BEGIN Data excerpts
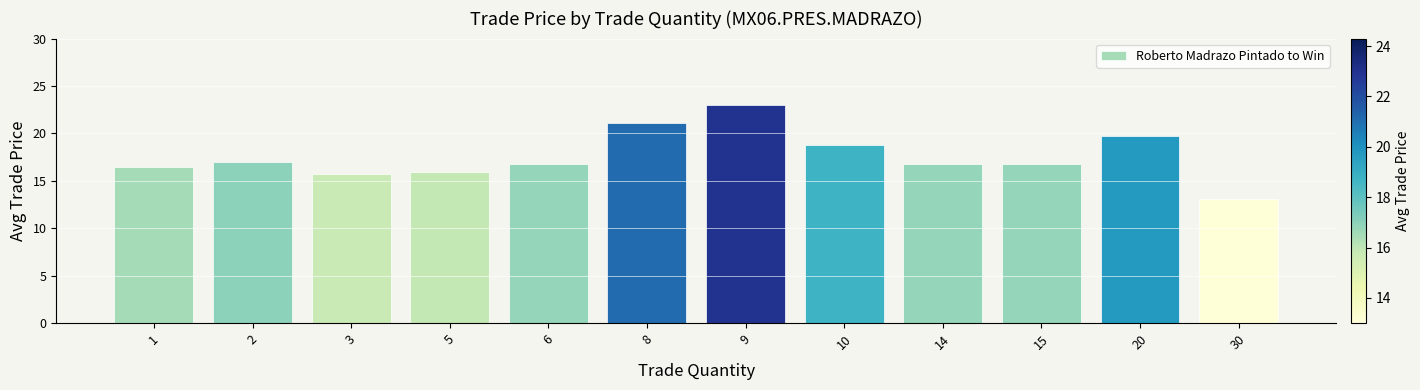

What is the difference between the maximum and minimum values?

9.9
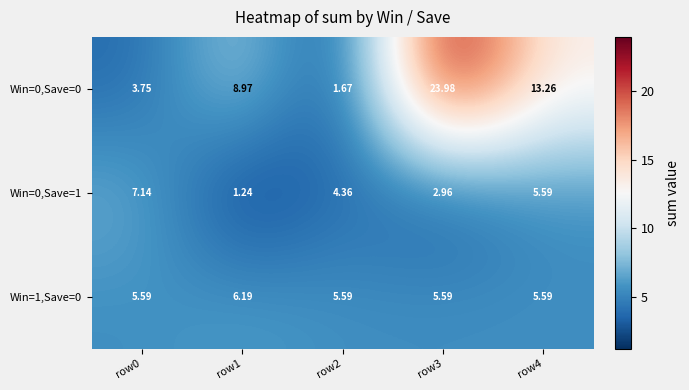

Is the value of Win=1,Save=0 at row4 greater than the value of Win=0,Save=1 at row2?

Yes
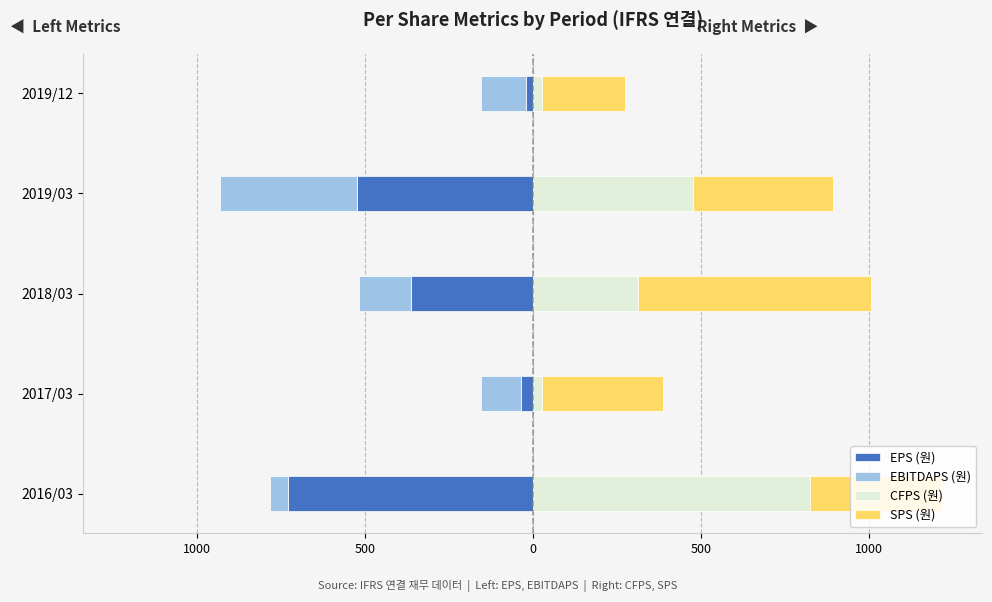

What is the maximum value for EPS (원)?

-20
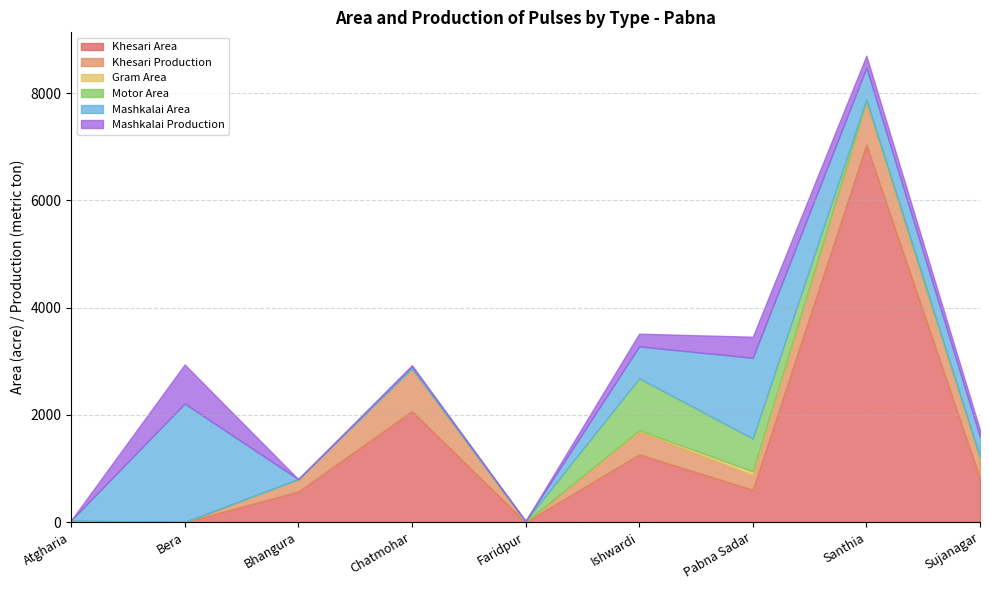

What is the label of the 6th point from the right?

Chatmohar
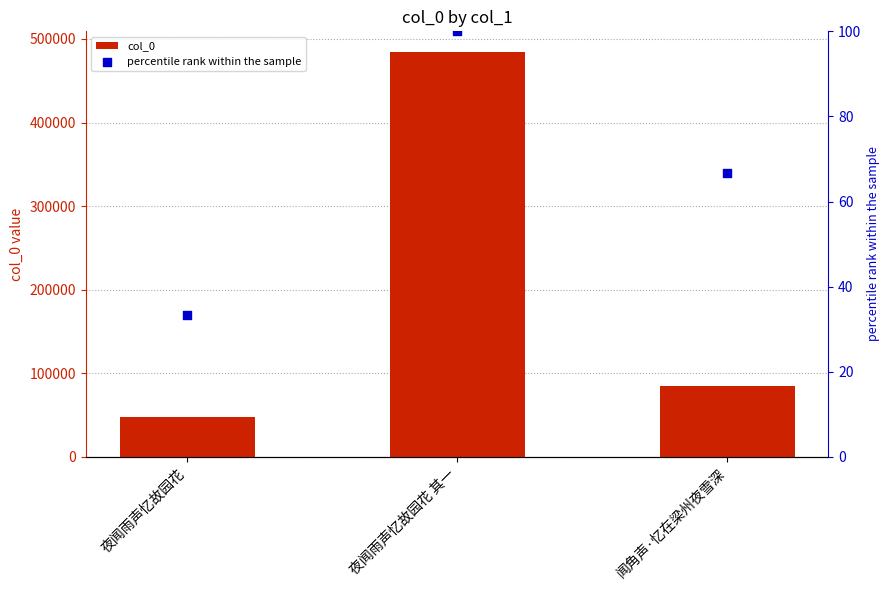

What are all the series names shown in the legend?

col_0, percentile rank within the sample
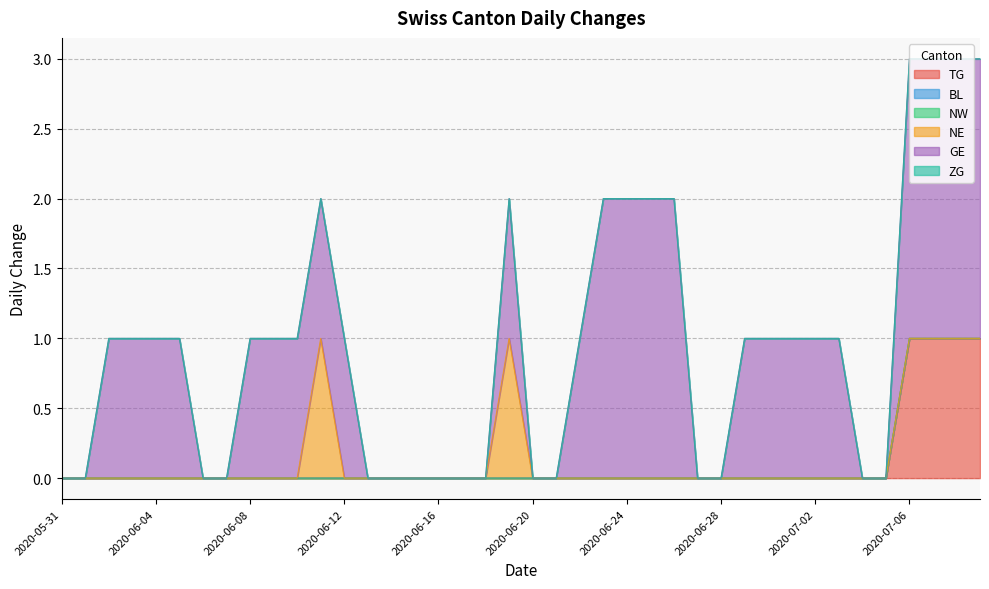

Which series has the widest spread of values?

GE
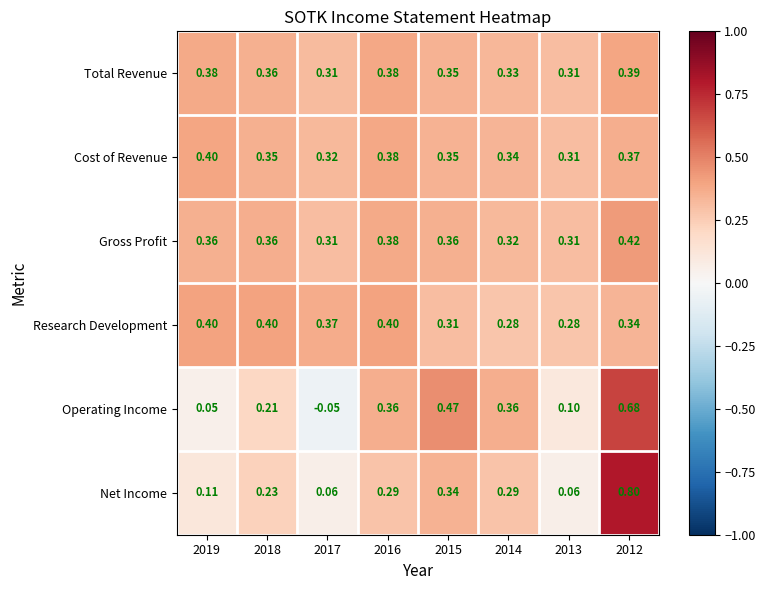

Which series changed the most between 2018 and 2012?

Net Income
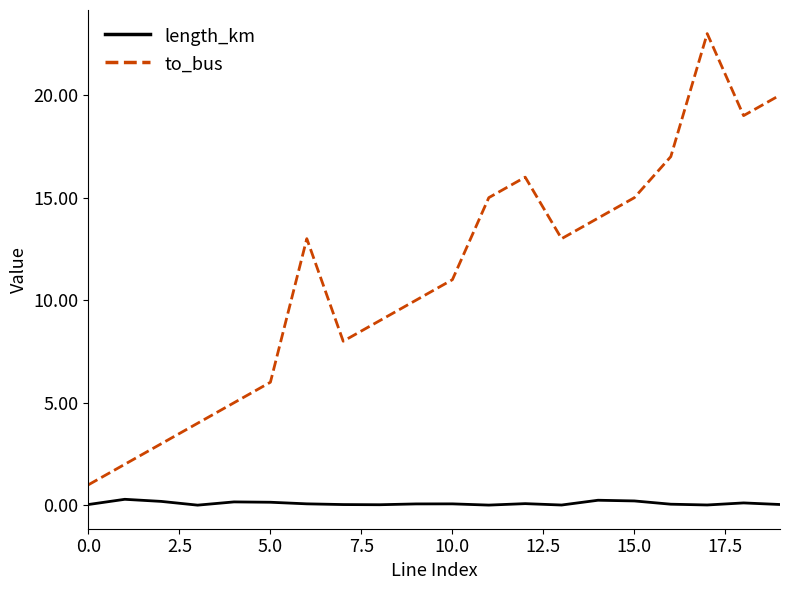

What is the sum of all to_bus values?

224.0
END Data excerpts
- [Your assignment]: Copy out every line of the items above exactly as they stand, leaving out the pictures.

- [Exercise answer]:
What is the difference between the maximum and minimum values?

9.9

Is the value of Win=1,Save=0 at row4 greater than the value of Win=0,Save=1 at row2?

Yes

What is the maximum value for EPS (원)?

-20

What is the label of the 6th point from the right?

Chatmohar

What are all the series names shown in the legend?

col_0, percentile rank within the sample

Which series has the widest spread of values?

GE

Which series changed the most between 2018 and 2012?

Net Income

What is the sum of all to_bus values?

224.0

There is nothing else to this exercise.